• [Task prompt]:
A verbatim repetition of the data below is requested, without images.

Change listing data
* * * * * * * * *

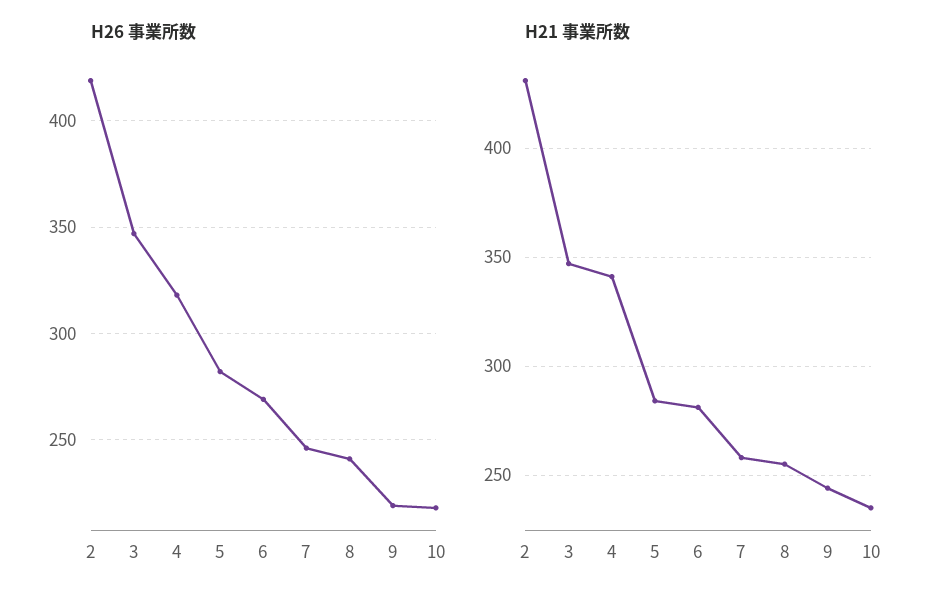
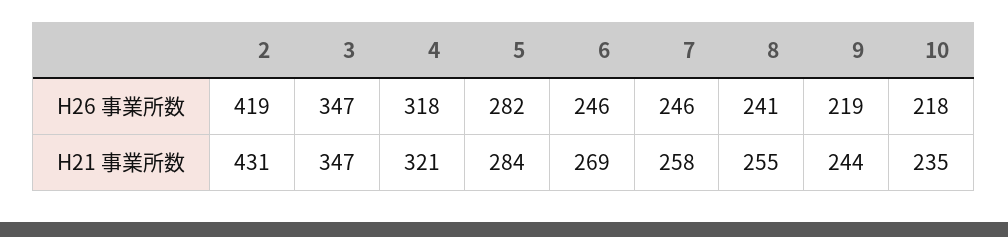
H26 事業所数, 6: 270 -> 246
H21 事業所数, 4: 340 -> 321
H21 事業所数, 6: 280 -> 269

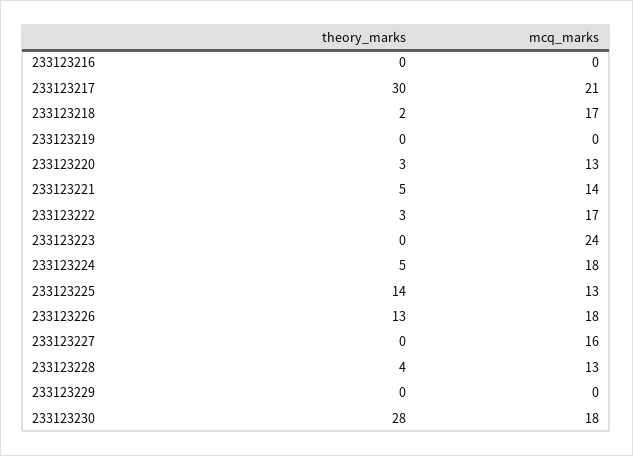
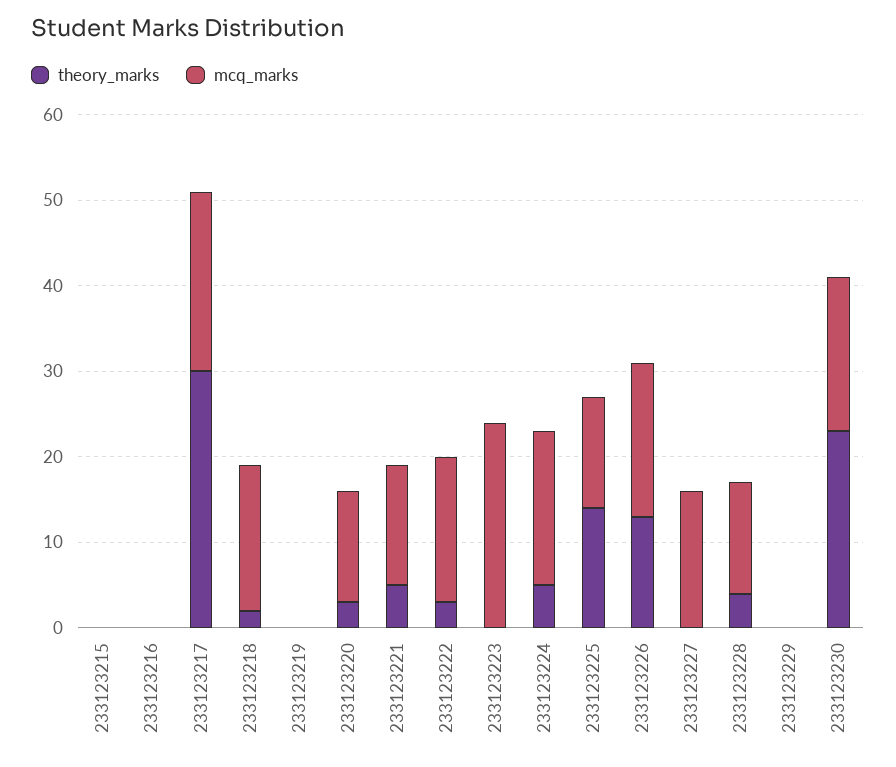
theory_marks, 233123230: 28 -> 23
theory_marks, 233123215: none -> 0
mcq_marks, 233123215: none -> 0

* * * * * * * * *

• [Written solution]:
H26 事業所数, 6: 270 -> 246
H21 事業所数, 4: 340 -> 321
H21 事業所数, 6: 280 -> 269

theory_marks, 233123230: 28 -> 23
theory_marks, 233123215: none -> 0
mcq_marks, 233123215: none -> 0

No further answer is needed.